Records drawn from a dataset:
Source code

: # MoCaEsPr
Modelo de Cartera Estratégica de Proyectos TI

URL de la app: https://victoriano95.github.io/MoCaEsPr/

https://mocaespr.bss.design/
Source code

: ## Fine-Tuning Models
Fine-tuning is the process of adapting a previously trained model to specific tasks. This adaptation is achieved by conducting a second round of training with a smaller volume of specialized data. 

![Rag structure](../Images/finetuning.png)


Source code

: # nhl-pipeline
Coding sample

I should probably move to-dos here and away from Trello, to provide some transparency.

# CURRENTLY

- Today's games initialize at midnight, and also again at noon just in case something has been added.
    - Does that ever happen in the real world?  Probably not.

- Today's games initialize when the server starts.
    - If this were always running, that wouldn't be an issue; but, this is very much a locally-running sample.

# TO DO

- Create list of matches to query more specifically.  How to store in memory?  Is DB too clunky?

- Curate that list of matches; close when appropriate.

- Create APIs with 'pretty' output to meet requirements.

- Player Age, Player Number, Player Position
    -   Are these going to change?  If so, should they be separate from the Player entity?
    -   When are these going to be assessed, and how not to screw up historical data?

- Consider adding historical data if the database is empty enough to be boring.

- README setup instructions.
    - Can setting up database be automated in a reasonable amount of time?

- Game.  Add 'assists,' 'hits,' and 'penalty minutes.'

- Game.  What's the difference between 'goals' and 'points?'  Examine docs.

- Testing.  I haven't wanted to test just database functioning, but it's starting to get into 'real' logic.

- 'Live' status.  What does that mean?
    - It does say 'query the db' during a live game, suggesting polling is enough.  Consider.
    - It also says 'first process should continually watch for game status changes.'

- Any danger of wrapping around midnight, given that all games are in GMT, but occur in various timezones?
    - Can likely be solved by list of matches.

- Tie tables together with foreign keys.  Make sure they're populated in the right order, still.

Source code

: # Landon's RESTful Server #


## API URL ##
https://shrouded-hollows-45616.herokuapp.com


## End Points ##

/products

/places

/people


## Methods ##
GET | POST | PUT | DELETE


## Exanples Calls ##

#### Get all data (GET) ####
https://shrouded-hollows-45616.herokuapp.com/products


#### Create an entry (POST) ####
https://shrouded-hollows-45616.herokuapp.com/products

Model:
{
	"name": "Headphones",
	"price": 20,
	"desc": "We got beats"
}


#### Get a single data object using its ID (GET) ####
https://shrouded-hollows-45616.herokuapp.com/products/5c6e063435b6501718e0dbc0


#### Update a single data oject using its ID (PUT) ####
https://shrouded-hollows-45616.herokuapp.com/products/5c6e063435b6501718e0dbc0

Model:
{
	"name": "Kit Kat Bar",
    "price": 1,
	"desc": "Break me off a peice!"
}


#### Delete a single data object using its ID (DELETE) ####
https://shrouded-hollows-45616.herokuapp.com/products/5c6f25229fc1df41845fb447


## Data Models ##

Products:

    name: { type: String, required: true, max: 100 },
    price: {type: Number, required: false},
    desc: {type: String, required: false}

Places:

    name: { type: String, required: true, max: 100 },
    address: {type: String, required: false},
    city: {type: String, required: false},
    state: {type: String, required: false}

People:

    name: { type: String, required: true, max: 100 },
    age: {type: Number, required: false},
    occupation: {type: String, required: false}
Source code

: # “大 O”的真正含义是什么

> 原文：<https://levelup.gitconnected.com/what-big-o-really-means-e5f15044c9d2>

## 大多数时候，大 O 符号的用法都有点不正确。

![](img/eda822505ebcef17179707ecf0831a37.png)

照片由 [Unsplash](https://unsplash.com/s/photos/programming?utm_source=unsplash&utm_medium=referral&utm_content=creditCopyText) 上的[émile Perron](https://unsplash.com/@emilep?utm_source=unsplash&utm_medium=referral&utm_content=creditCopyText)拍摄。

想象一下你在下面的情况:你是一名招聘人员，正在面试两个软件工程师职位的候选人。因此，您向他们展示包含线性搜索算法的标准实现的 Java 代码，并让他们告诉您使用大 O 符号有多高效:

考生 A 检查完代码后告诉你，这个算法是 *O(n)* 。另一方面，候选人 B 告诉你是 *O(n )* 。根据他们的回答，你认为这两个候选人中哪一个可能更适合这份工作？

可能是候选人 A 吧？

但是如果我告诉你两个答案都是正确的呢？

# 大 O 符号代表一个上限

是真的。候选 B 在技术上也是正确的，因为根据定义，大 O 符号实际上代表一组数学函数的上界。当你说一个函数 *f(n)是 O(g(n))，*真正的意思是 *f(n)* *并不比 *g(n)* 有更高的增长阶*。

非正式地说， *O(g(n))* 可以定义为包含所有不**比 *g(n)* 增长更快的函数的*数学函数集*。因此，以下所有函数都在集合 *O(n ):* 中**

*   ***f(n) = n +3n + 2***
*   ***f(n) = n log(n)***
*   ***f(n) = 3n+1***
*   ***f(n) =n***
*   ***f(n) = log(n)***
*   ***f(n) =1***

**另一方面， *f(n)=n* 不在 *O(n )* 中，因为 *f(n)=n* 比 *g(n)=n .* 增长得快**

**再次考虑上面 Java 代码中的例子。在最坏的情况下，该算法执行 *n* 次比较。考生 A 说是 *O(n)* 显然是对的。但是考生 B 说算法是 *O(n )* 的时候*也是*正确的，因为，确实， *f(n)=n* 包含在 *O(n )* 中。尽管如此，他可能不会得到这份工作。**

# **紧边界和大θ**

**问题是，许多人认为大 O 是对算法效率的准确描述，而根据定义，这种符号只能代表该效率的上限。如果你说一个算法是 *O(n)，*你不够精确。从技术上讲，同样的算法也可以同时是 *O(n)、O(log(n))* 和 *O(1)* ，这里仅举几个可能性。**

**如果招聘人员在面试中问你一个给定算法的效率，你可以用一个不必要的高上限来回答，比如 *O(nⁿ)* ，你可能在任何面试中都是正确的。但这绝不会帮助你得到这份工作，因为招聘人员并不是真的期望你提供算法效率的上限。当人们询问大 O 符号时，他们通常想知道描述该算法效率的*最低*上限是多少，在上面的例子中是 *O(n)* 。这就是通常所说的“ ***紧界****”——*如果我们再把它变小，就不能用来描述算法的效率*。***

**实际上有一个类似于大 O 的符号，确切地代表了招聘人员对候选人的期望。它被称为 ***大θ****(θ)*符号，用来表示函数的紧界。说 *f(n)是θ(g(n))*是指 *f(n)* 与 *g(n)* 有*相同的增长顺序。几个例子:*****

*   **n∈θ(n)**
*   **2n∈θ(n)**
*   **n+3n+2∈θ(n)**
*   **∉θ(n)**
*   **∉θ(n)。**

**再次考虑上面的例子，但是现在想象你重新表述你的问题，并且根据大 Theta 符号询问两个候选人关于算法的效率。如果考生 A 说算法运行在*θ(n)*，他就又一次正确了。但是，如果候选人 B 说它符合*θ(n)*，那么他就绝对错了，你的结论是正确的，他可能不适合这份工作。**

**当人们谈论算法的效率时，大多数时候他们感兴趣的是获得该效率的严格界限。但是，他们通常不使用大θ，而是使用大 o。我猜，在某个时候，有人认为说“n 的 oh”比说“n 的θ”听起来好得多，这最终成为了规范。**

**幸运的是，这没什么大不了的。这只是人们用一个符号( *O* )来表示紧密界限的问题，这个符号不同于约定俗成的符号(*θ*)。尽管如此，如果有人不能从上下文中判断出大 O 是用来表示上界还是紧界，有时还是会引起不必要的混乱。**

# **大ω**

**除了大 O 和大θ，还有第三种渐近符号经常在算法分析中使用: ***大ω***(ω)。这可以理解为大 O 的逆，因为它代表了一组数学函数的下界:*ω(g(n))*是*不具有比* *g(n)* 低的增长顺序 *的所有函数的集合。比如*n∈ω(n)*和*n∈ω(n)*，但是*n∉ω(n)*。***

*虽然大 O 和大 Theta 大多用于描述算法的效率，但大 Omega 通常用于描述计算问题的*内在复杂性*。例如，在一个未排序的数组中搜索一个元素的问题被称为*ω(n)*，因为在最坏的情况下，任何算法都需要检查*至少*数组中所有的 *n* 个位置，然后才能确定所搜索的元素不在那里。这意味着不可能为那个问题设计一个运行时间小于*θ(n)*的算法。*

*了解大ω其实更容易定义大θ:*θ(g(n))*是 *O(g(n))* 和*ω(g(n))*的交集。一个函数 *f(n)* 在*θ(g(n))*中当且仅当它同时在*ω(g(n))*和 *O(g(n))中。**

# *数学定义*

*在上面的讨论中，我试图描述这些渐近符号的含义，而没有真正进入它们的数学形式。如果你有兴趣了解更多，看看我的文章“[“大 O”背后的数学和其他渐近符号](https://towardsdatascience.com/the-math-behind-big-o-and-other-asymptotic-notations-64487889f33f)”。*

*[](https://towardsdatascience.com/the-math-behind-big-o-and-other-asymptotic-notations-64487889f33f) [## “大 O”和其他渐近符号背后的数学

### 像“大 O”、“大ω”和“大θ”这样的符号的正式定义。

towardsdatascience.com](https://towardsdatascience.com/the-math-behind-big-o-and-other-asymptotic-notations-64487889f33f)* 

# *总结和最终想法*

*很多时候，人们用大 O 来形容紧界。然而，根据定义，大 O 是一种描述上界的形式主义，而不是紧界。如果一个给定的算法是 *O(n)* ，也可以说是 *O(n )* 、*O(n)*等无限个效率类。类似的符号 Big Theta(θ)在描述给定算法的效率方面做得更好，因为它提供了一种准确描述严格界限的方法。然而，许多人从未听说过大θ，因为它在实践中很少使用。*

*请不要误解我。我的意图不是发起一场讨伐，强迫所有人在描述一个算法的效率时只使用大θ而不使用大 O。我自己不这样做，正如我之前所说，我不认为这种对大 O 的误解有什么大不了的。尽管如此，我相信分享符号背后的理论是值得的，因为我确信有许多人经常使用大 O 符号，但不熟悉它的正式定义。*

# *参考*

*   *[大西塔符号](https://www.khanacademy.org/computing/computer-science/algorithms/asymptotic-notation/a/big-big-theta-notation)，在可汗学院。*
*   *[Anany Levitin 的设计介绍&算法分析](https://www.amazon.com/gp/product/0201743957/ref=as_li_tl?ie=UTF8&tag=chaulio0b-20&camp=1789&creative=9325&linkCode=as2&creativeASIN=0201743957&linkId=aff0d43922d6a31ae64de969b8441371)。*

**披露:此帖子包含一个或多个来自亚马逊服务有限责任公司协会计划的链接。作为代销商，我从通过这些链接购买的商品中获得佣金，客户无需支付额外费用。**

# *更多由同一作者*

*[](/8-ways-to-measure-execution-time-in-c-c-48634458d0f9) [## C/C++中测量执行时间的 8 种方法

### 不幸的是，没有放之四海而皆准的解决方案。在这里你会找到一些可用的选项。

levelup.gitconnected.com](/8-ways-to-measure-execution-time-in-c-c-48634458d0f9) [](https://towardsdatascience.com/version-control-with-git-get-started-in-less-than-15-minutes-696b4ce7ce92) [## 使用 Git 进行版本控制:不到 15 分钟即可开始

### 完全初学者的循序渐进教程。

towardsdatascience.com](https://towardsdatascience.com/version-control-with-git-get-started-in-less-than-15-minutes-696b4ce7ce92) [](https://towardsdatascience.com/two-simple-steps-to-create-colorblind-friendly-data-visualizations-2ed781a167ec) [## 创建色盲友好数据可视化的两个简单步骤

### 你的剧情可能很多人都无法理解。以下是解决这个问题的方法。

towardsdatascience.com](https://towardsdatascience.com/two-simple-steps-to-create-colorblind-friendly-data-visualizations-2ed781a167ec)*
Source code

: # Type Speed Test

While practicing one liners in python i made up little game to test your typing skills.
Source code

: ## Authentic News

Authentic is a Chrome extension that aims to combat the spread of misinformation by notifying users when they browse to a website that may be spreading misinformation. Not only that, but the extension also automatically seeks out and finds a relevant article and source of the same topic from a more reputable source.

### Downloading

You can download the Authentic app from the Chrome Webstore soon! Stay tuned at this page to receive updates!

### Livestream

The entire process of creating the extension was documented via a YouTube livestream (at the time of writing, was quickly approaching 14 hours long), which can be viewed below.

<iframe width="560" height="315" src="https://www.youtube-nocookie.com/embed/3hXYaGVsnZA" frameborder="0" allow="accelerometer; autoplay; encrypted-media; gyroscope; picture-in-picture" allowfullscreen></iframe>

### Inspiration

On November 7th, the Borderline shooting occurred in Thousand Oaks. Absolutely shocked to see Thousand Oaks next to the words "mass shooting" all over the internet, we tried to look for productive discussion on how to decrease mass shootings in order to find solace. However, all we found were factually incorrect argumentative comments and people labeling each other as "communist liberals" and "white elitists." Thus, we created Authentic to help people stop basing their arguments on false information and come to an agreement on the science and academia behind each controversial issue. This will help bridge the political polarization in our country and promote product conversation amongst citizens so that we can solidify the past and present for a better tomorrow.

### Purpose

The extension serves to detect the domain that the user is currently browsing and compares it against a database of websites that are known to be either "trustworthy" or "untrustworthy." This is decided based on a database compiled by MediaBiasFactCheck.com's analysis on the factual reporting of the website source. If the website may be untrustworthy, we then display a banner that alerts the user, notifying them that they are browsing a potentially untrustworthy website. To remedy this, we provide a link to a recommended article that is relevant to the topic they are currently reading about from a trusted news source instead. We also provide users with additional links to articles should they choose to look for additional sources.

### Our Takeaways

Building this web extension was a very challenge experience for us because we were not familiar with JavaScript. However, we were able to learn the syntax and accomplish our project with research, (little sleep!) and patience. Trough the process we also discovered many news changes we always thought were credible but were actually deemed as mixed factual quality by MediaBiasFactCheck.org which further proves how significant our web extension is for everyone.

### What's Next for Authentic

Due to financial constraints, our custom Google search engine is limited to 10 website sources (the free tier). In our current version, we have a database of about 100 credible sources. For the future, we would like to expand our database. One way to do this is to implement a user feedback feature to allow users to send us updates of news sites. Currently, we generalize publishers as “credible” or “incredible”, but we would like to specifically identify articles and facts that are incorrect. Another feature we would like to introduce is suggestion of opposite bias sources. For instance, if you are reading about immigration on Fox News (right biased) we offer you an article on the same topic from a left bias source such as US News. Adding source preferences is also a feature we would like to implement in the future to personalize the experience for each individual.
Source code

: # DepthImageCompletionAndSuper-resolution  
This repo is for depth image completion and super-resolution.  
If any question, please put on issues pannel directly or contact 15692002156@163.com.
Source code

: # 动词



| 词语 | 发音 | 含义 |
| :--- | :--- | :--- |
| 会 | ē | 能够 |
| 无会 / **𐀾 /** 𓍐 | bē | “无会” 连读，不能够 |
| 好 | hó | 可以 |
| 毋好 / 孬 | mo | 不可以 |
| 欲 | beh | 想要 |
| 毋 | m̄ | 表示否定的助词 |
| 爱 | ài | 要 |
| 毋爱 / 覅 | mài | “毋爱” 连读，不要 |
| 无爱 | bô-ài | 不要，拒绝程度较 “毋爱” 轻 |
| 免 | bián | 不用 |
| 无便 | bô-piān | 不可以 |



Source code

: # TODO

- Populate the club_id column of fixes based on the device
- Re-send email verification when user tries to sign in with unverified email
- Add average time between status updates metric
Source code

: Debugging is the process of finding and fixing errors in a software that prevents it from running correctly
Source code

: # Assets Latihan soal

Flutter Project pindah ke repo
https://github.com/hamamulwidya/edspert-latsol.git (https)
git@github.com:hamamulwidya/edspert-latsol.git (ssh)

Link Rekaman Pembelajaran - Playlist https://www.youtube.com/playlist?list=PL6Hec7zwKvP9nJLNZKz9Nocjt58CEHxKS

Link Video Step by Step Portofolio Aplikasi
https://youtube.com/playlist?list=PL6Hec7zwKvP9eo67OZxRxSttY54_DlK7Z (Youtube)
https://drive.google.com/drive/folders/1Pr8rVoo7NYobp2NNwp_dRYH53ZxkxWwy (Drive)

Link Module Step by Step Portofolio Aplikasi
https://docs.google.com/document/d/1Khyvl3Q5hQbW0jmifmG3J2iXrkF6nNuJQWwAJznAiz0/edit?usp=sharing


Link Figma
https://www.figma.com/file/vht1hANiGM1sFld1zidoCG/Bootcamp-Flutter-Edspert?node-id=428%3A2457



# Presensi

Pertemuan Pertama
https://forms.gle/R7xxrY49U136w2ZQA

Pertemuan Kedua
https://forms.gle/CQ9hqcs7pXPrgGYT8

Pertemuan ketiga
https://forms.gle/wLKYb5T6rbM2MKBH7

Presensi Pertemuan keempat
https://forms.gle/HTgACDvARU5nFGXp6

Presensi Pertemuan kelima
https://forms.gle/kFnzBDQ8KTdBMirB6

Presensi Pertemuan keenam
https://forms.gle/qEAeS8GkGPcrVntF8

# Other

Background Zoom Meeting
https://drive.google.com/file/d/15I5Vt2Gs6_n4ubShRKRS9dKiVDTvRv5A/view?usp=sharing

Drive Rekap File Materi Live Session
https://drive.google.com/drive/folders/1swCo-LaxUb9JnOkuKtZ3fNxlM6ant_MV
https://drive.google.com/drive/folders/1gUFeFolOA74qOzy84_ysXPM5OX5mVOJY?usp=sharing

WHAT THE EXERCISE ASKS:
Write out exactly the lines above between the line with "https://forms.gle/R7xxrY49U136w2ZQA" and the line with "Presensi Pertemuan kelima", inclusive, and nothing beyond them.

ANSWER TO THIS EXERCISE:
https://forms.gle/R7xxrY49U136w2ZQA

Pertemuan Kedua
https://forms.gle/CQ9hqcs7pXPrgGYT8

Pertemuan ketiga
https://forms.gle/wLKYb5T6rbM2MKBH7

Presensi Pertemuan keempat
https://forms.gle/HTgACDvARU5nFGXp6

Presensi Pertemuan kelima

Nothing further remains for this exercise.